If you knew Post-Everything Fianna Fáil less well, then you might get the impression that there was something other than desperation behind their latest appeal to the dwindling band of people who might vote for them.
Their Housing Minister Darragh O’Brien has apparently written to the Catholic Primate of All Ireland Eamon Martin to suggest that the Church might consider making its lands available to be part of the Government’s alleged Housing for All plan.
Apparently, the letter sent last week includes a proposal that the Church might give the state the first option to buy any land it might feel compelled to let go. This is the same chap, incidentally, who is on the record as defending the sale of lands already in public ownership to private developers – the same developed who are then in the happy position to sell or lease back to the state homes that can be used at great cost to pretend that they are fulfilling the demand for “social housing.”
Given the past relationship between Minister O’Brien’s party and said property developers, an unkind person might characterise gambit in relation to Church lands as: “Let us buy your land on the cheap, so we can sell it on to our friends.”
From a cynical perspective, O’Brien is trying to apply moral pressure on the Catholic Church as a follow on to Archbishop Martin’s previous references to the need for “radical action” to be taken in order to address the need for housing.

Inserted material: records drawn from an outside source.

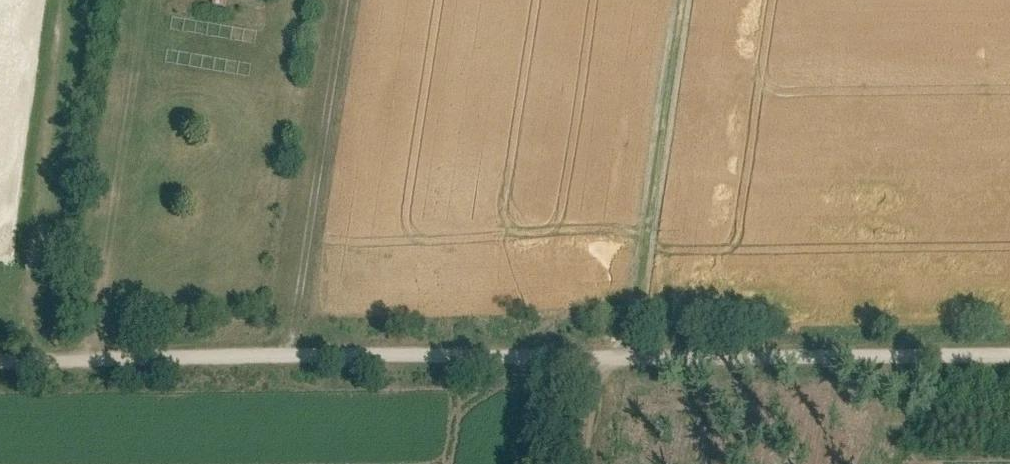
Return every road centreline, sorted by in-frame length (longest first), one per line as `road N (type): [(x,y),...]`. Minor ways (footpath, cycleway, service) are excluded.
road 1 (track): [(1009,356),(0,363)]
road 2 (track): [(66,362),(99,328),(149,0)]
road 3 (track): [(275,359),(294,342),(299,321),(349,0)]

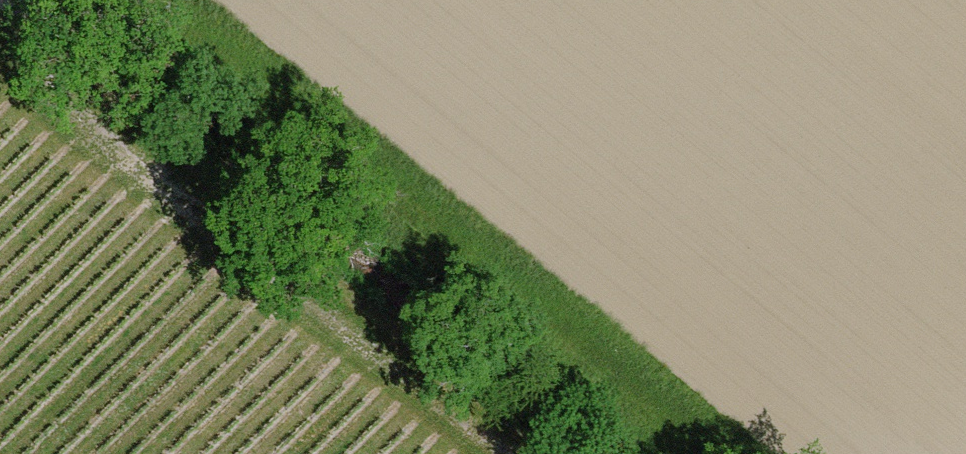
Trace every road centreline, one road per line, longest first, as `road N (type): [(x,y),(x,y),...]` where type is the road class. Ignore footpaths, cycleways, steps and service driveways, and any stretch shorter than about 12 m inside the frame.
road 1 (track): [(136,0),(684,453)]
road 2 (track): [(539,453),(404,346),(16,0)]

It is also of course part of Fianna Fáil’s embarrassing-uncle-break-dancing-at-the-wedding routine designed to entice the Yuff and others who they think are impressed by such grand standing – and will compete with the far left who just want to take the land anyway. Maybe then Ireland can emulate the dazzling housing triumphs of socialist Bucharest and Nizhny Novgorod in the halcyon days of 40-story tenements.
Without even getting into the historical and other reasons why the Church ought not to be brow beaten into handing over its property to the state, as others have pointed out the Catholic Church has a long record in providing housing and support for the homeless and others in need. This long pre-dated state intervention.
Indeed, when Darragh O’Brien’s own party was a genuine representative of a substantial section of the Irish people, it was able to administer a successful housing strategy that brought together all key actors including the state, Church and indigenous construction companies. Such an organic vision has long since been jettisoned by the entire existing and aspirant political elite across all parties in the Dáil.
And while he is at it, why not pressure others to sell their land to the state at knockdown prices? Has he sent similar letters to the Church of Ireland for example? Or to the GAA? After all, think of all the green space that could host multi story apartment blocks instead of being wasted on bogball and stick fighting?
Particularly as they will be much less needed given the population projections based on the requirements of international capital, and probably few will bother with such archaic native pastimes and other anachronisms soon enough.